Last updated : November 18, 2024
Don’t hire your family or your friends
Most of us know someone that needs a job – often in our immediate family or circle of friends. However, as a new manager, you are still establishing your own authority as a supervisor. Your coworkers will already have a difficult time adapting to your new role as their boss, don’t make things harder for yourself by trying to introduce personal complications into an already complicated situation. There will come a time when you might be able to extend a job offer to a family member or friend, but as a new manager, now is not the time.
Don’t be fooled by dazzling resumes
Accurately interpreting the information contained on a resume is an art form that takes many years of practice. Seasoned managers know that what a person says about themselves and the reality of who they are as an employee are often two very different things. Until then, look for someone who has good, basic qualifications, but doesn’t seem “too good to be true.” The likelihood is that if they seem to good to be true, they probably are.
Don’t hire someone you are attracted to
Right up there with hiring family members or friends is hiring someone you have a romantic or personal interest in. Doing so will just open the door to all kinds of complications that you would do best to take extreme measures to avoid at the outset of your career in management. There may come a time when you will know how to appropriately deal with an employee you have an interest in, but you need to have an established reputation and a world of management experience before that even becomes an option.
Don’t be fooled by a dazzling interview
The same way people can look great on paper that are disasters in real life, there are also people that will dazzle you in an interview but disappoint in the long run. They will charm you, delight you and make you eager to give them a job. Then they will keep right on charming and dazzling you every time they make a mistake, mess up or screw something up royally—which they will often do since they rely more on personal charm than skill to get what they want in life. Look for the person who is eager, yet earnest, but doesn’t oversell themselves. If anything, you’re better off hiring a person that might sell themselves a little short than someone who seriously oversells what they have to offer.
Be aware of your own prejudices
Ultimately, as human beings we are drawn to people who are like us in some way and distance ourselves from people we consider to be “different” from us. Ultimately, some of the best team members you will ever have are going to be people that are not like you at all. Before you begin the process of even looking at resumes, it’s important to honestly acknowledge we all have prejudices. It’s not a question of whether you have them, it’s a matter of whether you have acknowledged to yourself what they are. It might be a prejudice against people with tattoos and piercings, it might be a prejudice against gay people, Muslims or the elderly, but we all have prejudices. The best way to combat those prejudices affecting your hiring choices is to be brutally honest with yourself from the outset about exactly what they are.
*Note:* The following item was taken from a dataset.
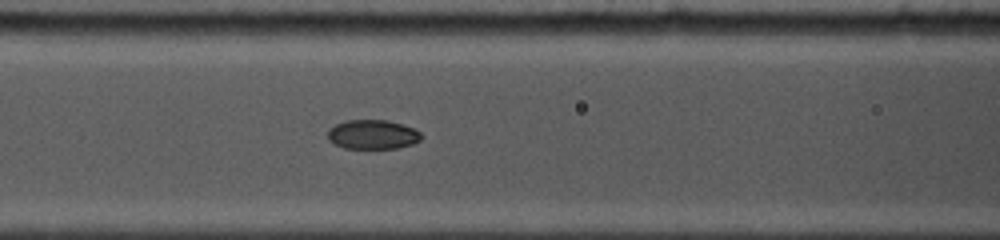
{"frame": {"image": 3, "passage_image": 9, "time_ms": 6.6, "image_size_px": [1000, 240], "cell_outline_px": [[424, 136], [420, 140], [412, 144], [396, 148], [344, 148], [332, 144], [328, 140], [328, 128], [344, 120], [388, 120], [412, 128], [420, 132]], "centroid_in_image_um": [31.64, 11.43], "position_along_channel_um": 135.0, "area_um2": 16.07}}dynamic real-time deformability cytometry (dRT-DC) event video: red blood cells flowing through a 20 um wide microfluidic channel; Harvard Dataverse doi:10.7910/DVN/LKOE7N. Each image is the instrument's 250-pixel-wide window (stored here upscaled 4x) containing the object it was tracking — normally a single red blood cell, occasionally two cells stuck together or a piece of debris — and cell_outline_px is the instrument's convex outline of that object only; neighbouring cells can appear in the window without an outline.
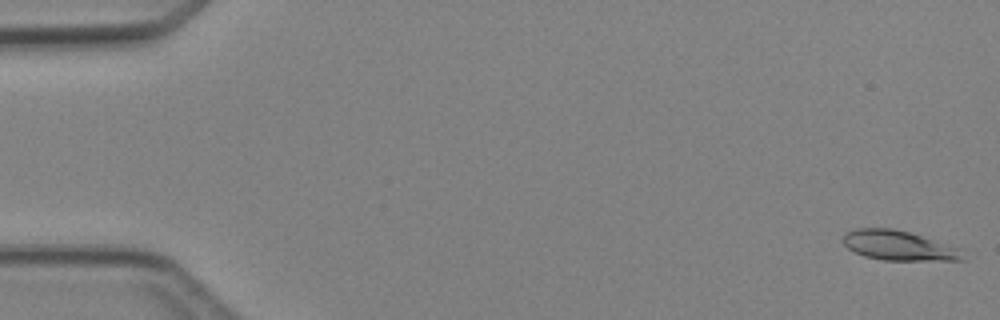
{"species": "Egyptian fruit bat (a non-hibernating species)", "species_latin": "Rousettus aegyptiacus", "temperature_condition": "cold", "stored_images_in_passage": 4, "camera_frame_rate_fps": 3000, "um_per_image_px": 0.085, "animal": {"sex": "female"}, "frame": {"image": 1, "passage_image": 1, "time_ms": 0.0, "image_size_px": [1000, 320], "cell_outline_px": [[964, 260], [884, 260], [864, 256], [848, 248], [844, 244], [844, 232], [856, 228], [892, 228], [908, 232], [960, 248]], "centroid_in_image_um": [76.36, 20.87], "position_along_channel_um": 8.6, "area_um2": 20.46}}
Don’t overemphasize diversity
On the other end of the spectrum, new managers can also make disastrous hiring mistakes simply out of their desire to not appear prejudiced. If you happen to be a white man, don’t be afraid to hire a white man if he is genuinely best for the job. On the other hand, if you have several well-qualified candidates to choose from, it might be wise to hire someone who is very different from you, since some of the highest functioning teams are often comprised of people who bring a number of different skills and outlooks to the table.
Understand exactly what you are looking for
Google became famous for their “creative” and off-the-wall interview questions like “how many golf balls can you fit on a school bus?” Too many rookie managers try to emulate this model without fully understanding the purpose of asking these type of questions. Don’t over-complicate things. If you’re looking for a receptionist, you may want someone who is bubbly, outgoing, well-dressed and great with people, but if you are hiring an accountant, those qualities are not necessarily pertinent to the job. Asking an interviewee for a receptionist position how many golf balls they can fit in a school bus is simply inane. Don’t do it.
Check background and work history
As the old saying goes “talk is cheap” and ultimately, in both an interview and on a resume, people can say whatever they want to about themselves – but it doesn’t make it true. While laws are getting stricter about what former employers can and cannot say about a former employee, there is still a lot you can glean from speaking directly to their previous supervisors or other references. In many cases, references will be surprised they were used as a reference and in other cases, the person may not even exist. For that matter, both pre-employment and random drug testing can be of great value. At this moment, the person you are hiring is a total stranger. It’s important to not simply take the word of a total stranger until they have proven they can be trusted.
Understand your team dynamics
It’s crucially important to understand the dynamics of your team and how a new hire will affect them. If your team bonds socially outside of work without you, it sometimes means the team is actually following a leader that is not you. If that unofficial leader is leading them well and you have a high functioning team, then hiring a new person that fits in well with those dynamics may be a good thing. On the other hand, if the “unofficial leader” is actually hampering the effectiveness of the team, it might be wise to hire someone who doesn’t fit and can “break up the pack” so to speak.